Page text:
Extract feature sequences from the speech segments. The function HelperGetFeatureSequences performs the steps already highlighted in the Audio Features section.

FeatureSequences = cellfun(@(x)HelperGetFeatureSequences(x,featureParams,sequenceParams),...
                           segments,"UniformOutput",false);

Use gather to evaluate FeatureSequences:

FeatureSequences = gather(FeatureSequences);
Evaluating tall expression using the Parallel Pool 'local':
- Pass 1 of 1: Completed in 12 min 2 sec
Evaluation completed in 12 min 2 sec

In classification applications, it is good practice to normalize all features to have zero mean and unity standard deviation.

Compute the mean and standard deviation for each coefficient, and use them to normalize the data.

featuresMatrix = cat(3,FeatureSequences{:});

sequencesMeans = zeros(1,sequenceParams.NumFeatures);
sequenceStds   = zeros(1,sequenceParams.NumFeatures);

for index = 1:sequenceParams.NumFeatures
    localFeatures             = featuresMatrix(:,index,:);
    sequencesMeans(index)     = mean(localFeatures(:));
    sequenceStds(index)       = std(localFeatures(:));
    featuresMatrix(:,index,:) = (localFeatures - sequencesMeans(index))/sequenceStds(index);
end

Create a cell array, features, containing the sequence predictors. Each entry in features is a D-by-S matrix, where D is the number of values per time step (the number of features), and S is the length of the sequence (in this example, 40).

features = cell(1,size(featuresMatrix,3));
for index = 1:size(featuresMatrix,3)
    features{index} = featuresMatrix(:,:,index).';
end

Create a cell array, gender, for the expected gender associated with each training sequence.

numSequences = cellfun(@(x)size(x,3), FeatureSequences);
mylabels     = ads.Labels;
gender       = cell(sum(numSequences),1);
count        = 1;
for index1 = 1:numel(numSequences)
    for index2 = 1:numSequences(index1)

Data shown:
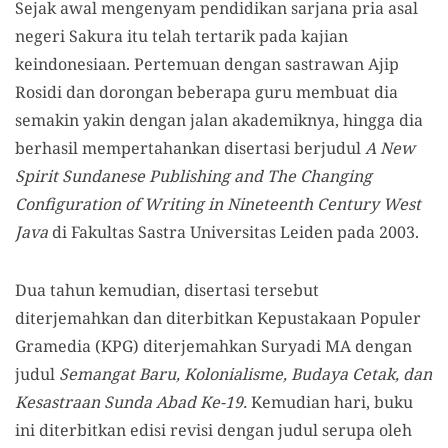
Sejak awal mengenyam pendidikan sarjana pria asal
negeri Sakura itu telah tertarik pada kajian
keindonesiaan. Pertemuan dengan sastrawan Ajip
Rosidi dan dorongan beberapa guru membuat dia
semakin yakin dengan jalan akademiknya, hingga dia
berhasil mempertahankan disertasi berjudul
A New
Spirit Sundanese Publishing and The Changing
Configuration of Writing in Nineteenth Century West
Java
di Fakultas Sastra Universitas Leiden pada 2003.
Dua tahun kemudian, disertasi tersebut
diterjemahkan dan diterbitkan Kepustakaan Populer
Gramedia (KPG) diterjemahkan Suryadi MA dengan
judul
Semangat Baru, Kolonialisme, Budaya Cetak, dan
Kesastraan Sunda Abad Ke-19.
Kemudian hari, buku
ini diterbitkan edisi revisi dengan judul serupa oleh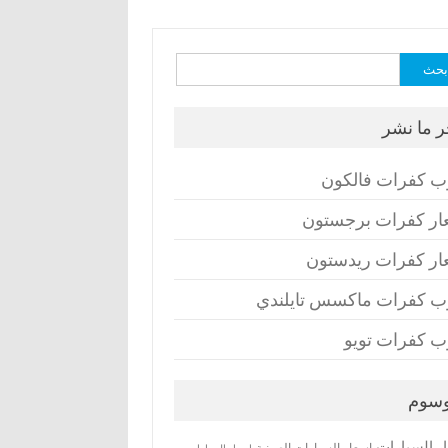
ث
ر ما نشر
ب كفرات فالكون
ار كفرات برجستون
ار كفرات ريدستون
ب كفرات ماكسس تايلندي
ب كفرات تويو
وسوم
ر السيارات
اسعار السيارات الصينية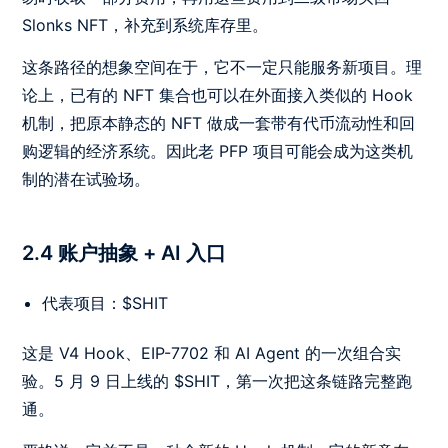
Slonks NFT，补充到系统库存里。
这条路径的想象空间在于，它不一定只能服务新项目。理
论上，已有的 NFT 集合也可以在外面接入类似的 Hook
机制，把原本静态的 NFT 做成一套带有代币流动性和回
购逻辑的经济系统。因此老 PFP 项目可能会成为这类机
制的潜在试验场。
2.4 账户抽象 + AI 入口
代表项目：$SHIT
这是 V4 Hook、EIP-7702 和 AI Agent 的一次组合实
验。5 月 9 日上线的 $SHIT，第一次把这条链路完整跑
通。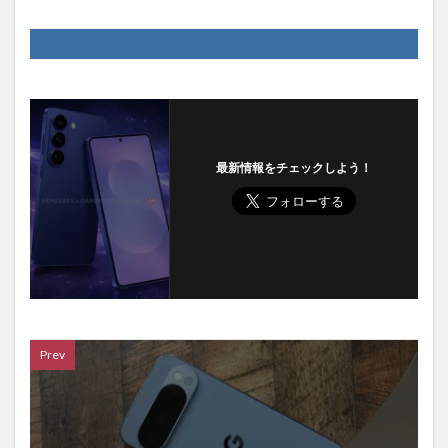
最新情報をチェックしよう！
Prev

--

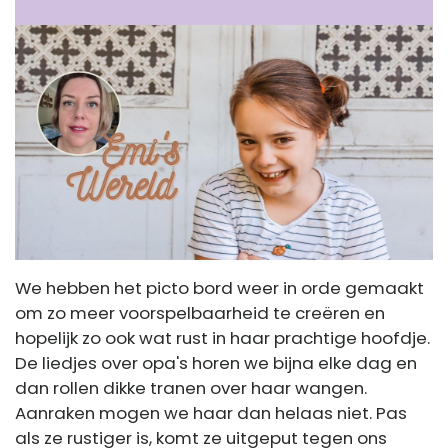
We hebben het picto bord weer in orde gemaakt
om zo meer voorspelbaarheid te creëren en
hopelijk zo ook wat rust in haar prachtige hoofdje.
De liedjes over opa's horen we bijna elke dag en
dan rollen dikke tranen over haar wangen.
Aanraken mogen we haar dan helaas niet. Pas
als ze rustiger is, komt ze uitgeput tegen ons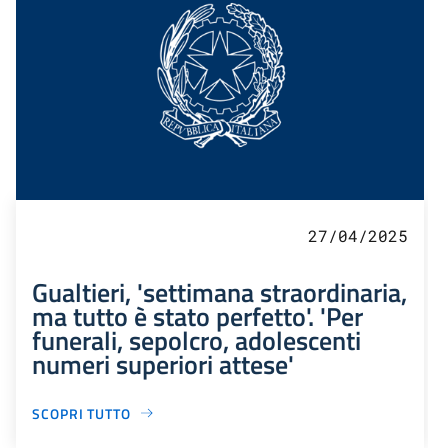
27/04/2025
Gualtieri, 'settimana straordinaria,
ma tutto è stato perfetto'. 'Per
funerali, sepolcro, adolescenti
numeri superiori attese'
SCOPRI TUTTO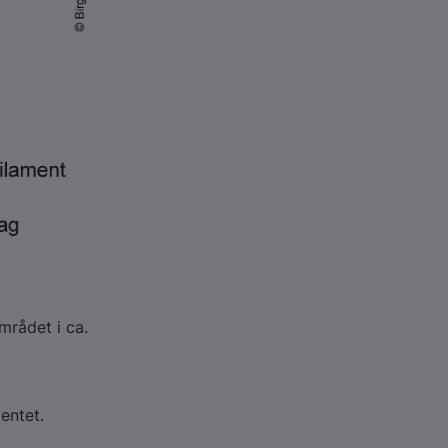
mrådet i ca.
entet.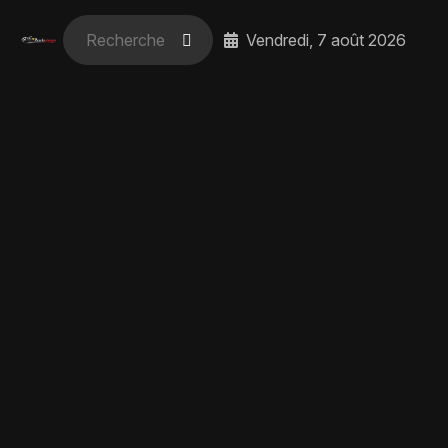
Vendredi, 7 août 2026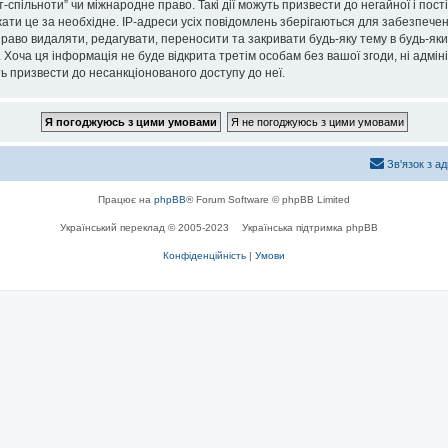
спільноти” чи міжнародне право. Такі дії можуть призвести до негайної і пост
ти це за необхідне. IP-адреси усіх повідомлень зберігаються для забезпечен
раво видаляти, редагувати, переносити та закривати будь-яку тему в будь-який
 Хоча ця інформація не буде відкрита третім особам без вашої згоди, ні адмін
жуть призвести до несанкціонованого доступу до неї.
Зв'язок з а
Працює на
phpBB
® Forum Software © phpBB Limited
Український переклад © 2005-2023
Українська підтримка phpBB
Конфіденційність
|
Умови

Check your understanding:
[A] In the page text, rewrite the paragraph beginning "Create a cell array, features" as a short bulleted list that keeps its main facts.
[B] From the page text, extract the passage starting at "sequencesMeans = zeros(1,sequenceParams.NumFeatures);" and ending at "this example, 40).".
[C] Answer these questions from the page text:
(i) How long did the evaluation of FeatureSequences take?
(ii) To what mean and standard deviation should all features be normalized in classification applications?
(iii) What sequence length does this example use?

Outputs for the tasks:
[A]
- Create a cell array named features to hold the sequence predictors.
- Each entry is a D-by-S matrix.
- D is the number of values per time step, which is the number of features.
- S is the sequence length, which is 40 in this example.

[B]
sequencesMeans = zeros(1,sequenceParams.NumFeatures);
sequenceStds   = zeros(1,sequenceParams.NumFeatures);

for index = 1:sequenceParams.NumFeatures
    localFeatures             = featuresMatrix(:,index,:);
    sequencesMeans(index)     = mean(localFeatures(:));
    sequenceStds(index)       = std(localFeatures(:));
    featuresMatrix(:,index,:) = (localFeatures - sequencesMeans(index))/sequenceStds(index);
end

Create a cell array, features, containing the sequence predictors. Each entry in features is a D-by-S matrix, where D is the number of values per time step (the number of features), and S is the length of the sequence (in this example, 40).

[C]
(i) 12 min 2 sec
(ii) Zero mean and unity standard deviation
(iii) 40